Optimization of linear signal processing in photon counting lidar using Poisson thinning

Matthew Hayman; Robert A. Stillwell; Scott M. Spuler

doi:10.1364/OL.396498

Photon counting detectors are frequently employed in atmospheric lidar due to the small backscattered signals from atmospheric targets. In systems with low power transmitters, photon counting is essential to capture useful atmospheric observations. Shot noise, a Poisson random process, is typically the dominant source of random noise in photon counting systems. In order to overcome shot noise, observations are typically accumulated over many laser pulses. The profiles are then smoothed—generally in time and range—to further suppress noise. If the smoothing operation includes decimating the lidar resolution, this is equivalent to binning. The limitation of smoothing is that it risks biasing the data by blurring out statistically significant structures in the profile. This means that the practice of integrating profiles until random noise is satisfactorily suppressed likely generates other, unquantified errors in a lidar product. This is particularly problematic for nonlinear retrievals such as water vapor estimates from differential absorption lidar (DIAL) and particle extinction from both high spectral resolution lidar (HSRL) and Raman lidar. In general, most atmospheric lidar systems aim to reduce noise while accurately capturing the resolvable variations in the atmosphere. Ideally the biases imposed by integration or smoothing are balanced with the more quantifiable random errors. Inevitably, the choices we make in signal processing impact the accuracy and precision of the retrieved data products—whether accounted for or not. This presents a particular challenge to generalizing observations across platforms even when the processing is identical, because different lidars are likely to have different noise and bias characteristics.

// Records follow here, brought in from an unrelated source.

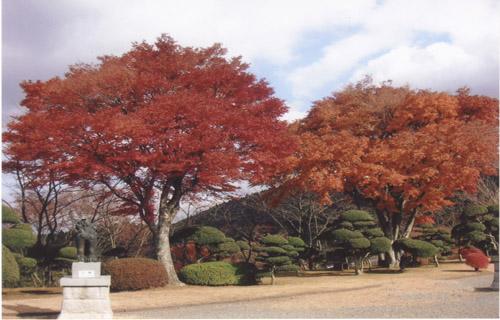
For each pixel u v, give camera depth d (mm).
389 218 27828
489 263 26203
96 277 11555
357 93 28891
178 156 18281
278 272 26625
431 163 24938
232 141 19281
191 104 18016
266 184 27578
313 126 28359
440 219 35812
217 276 19859
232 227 35906
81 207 31406
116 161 18438
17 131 18188
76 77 19156
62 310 11523
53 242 26328
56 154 17953
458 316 11000
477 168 25578
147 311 13320
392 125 26359
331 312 12117
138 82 18750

The use of various low pass filters for noise suppression is well established in the lidar community. Leblanc et al. [1] provides a thorough description of various digital filter designs for lidar signal processing, including the resulting resolution of the profile after filtering. The work considers the factors related to noise suppression in ozone DIAL and various low pass filter designs, but without a priori knowledge of the backscattered signal and noise power spectrum, one cannot definitively know the best filter for the scene. Godin et al. [2] considered several different filter algorithms that were actively employed for ozone DIAL processing. Those algorithms were evaluated using synthetic ozone DIAL data. Because the data was synthetic, allowing knowledge of the true signals, they were able to include errors caused by smearing in the algorithm evaluations. The use of synthetic data is helpful for evaluating the impact of smearing in a general sense and perhaps adequate for analyzing some forms of data with reasonably well known structures, such as stratospheric ozone data. However, this is not true of troposphere observations that can be highly variable, so the error contributions of different smoothing algorithms are difficult to generalize. In the troposphere and for most observations in general, the ideal filter will inevitably depend on the particular scene under observation, which cannot be known a priori.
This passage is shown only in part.